As legality and public morality diverge, I feel the classic link drawn by Lord Bowen, of the man on the Clapham Omnibus, can no longer be said to hold. Our representatives will act, speak and pose legally, but will be held to standards that did not exist at the time, and which they could not possibly have predicted.
The direction of travel at this time certainly appears to be towards a stricter regimen and harsher rules when it is broken. It is in that spirit that I endorse this report and the great number of sensible and practical proposals it proffers to the Government, which will find cross-party support. In some cases, I do not think it goes far enough. It is my view that social media companies should not merely up their game in helping their clients to delete content, but should positively transform it. They ought to provide for mass deletion of all activity on public profiles in set periods of time and start offering the service immediately. It is a nonsense that youngsters might be held accountable for comments they wrote at a young age, and even more nonsensical that they be forced to delete them one by one.
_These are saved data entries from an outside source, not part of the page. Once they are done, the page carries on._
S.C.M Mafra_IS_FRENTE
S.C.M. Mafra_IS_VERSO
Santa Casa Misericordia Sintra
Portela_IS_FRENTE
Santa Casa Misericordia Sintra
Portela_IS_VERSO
Instagram, Facebook, and Twitter are not poor companies. They are not incapable or lacking in talent. They deal in data, and that is why they are so unwilling to aid their clients, but that is what they must do. Throwing their hands up, they might exclaim that they are mere platforms—passive facilitators to their users. But as the report notes, the hostile and competitive edge they engender further spurs the need for their users to be provocative. Future adults will want to put their past behind them. They deserve the right to do so.
This is not an attack on social media. It is an acknowledgment of the need for good regulation. Social media brings connectivity and other benefits, but strips the right all of us here enjoyed in our youth: that of indiscretion. Let us embrace the benefits, but also uphold the rights. There is a need to hold those in public life accountable for their actions, but children and youngsters do not deserve that scrutiny.
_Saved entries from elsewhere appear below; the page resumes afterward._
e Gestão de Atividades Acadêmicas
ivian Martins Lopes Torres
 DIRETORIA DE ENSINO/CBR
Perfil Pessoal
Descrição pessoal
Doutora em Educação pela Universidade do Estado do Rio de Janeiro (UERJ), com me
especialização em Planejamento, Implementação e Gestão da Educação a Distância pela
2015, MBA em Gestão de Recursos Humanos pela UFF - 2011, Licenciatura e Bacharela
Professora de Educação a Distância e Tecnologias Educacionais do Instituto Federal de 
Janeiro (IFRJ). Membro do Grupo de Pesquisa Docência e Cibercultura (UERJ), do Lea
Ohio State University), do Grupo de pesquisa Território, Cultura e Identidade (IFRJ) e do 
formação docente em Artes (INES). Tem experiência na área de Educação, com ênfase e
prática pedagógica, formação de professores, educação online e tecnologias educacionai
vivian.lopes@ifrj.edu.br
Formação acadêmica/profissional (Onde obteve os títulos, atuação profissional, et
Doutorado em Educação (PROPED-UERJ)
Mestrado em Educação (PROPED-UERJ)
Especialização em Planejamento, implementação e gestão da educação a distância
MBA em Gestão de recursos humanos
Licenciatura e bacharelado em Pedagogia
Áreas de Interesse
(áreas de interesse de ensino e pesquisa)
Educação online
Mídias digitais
I agree with the need for a children’s digital champion in the Cabinet Office, but will the Minister consider adding that responsibility to an existing ministerial role? This would provide a dedicated governmental champion to address these issues, and a complementary political leadership to the Civil Service bureaucracy. Will my noble friend also lay out what timescale she thinks is reasonable for the publication of a code of conduct following meetings with industry leaders?